Risks to Australia’s financial stability continue to revolve around property markets, with those surrounding housing and mortgage markets higher than average, the central bank said. Risks to the country’s banks have increased in the past six months, particularly in the area of commercial lending to property developers, it said.
The central bank cut its benchmark interest rate to a record-low 2 percent in May to revive an economy struggling with a transition from a waning mining boom. The low rates further spurred demand in the country’s housing market and regulators have been forced to clamp down on banks’ loans to landlords while ensuring lending standards are maintained.
The RBA said that there are signs that these measures are starting to have an effect.
“Lending standards appear to have been somewhat weaker around the turn of this year than had been apparent at the time,” it said. “Standards have since been tightened.”
After last year calling the housing market imbalanced, the Australian Prudential Regulation Authority in December urged lenders to limit investor home-loan growth to 10 percent a year and in July it said the largest banks would need to increase the capital they need to hold against potential losses on mortgages from July 2016.
Growth in Australian mortgages to landlords slowed to the weakest in almost three years in August.

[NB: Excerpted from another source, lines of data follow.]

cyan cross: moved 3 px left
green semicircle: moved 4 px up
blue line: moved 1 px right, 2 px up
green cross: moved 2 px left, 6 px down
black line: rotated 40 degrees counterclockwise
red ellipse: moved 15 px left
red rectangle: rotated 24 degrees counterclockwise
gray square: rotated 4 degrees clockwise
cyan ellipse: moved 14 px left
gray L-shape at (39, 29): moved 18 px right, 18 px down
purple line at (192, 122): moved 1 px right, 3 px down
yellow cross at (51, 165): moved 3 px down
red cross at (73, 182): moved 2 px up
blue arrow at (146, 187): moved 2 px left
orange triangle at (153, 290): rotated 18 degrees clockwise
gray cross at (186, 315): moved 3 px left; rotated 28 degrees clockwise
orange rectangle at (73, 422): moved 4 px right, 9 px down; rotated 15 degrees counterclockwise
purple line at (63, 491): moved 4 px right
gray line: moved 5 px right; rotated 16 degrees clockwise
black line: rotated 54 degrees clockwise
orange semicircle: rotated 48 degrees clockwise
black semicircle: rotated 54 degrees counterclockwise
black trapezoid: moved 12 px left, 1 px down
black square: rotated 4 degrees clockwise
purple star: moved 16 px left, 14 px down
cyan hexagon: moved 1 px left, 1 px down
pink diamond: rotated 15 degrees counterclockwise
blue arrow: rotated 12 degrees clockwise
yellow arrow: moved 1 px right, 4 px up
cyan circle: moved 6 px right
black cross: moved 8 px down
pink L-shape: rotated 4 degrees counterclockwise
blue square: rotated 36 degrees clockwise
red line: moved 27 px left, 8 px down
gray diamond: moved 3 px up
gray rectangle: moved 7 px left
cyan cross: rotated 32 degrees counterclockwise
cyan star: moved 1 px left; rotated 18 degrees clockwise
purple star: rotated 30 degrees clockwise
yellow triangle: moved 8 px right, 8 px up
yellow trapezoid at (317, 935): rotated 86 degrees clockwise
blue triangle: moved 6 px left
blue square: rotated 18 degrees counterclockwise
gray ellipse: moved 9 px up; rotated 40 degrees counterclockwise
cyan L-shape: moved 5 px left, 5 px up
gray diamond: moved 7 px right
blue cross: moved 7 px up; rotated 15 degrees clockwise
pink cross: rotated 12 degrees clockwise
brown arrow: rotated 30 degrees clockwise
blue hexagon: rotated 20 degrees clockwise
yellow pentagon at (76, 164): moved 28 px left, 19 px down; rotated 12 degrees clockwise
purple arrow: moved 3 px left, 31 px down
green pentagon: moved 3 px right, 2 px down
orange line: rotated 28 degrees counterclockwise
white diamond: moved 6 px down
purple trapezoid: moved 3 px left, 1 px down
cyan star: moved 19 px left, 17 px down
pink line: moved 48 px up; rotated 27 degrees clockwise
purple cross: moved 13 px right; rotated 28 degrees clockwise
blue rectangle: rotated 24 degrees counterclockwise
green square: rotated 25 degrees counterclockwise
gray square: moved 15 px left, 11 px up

The value of mortgages to investors fell 0.4 percent from July and grew 12 percent from the previous year, the slowest annual expansion since December 2012, according to data released Oct. 9 by the Australian Bureau of Statistics.
There are early signs of a “better risk profile in the housing market,” the RBA said.
Still, competition among banks to provide mortgages to owner occupiers in Australia remains strong, the RBA said, and a key challenge will be ensuring lending standards don’t weaken amid low interest rates.
Home prices across Australia’s capital cities have climbed 28 percent in the three years to Sept. 30 with Sydney prices jumping 44 percent, according to CoreLogic Inc.
Australian home prices are expected to fall 7.5 percent by the end of 2017 amid increasing supply and weak population growth, Macquarie Group Ltd. said in a note to investors Oct. 9, while Bank of America Merrill Lynch sees values dropping by as much as 6 percent in the same timeframe.
The RBA noted that building approvals for new apartments have been strong in 2015 even though rental markets already look soft in some areas. The projected growth in the number of foreign students studying in Australia -- a source of demand for rented apartments -- has been revised down.
Banks “are becoming increasingly wary of lending to property developers in markets that look oversupplied,” it said.
The central bank reiterated its concern from six months ago about rising commercial property values, which have diverged further from rents. There is “strong local and foreign investor interest for new and existing office buildings in particular, even though vacancy rates are quite high,” it said.
The RBA is also watching New Zealand’s deteriorating dairy sector due to low global milk prices, given the size of exposures of Australian banks’ subsidiaries there.
“These risks appear to be comfortably manageable at this stage but they underscore the need to maintain sound lending standards and the resilience of the financial and non-financial sectors,” the RBA said.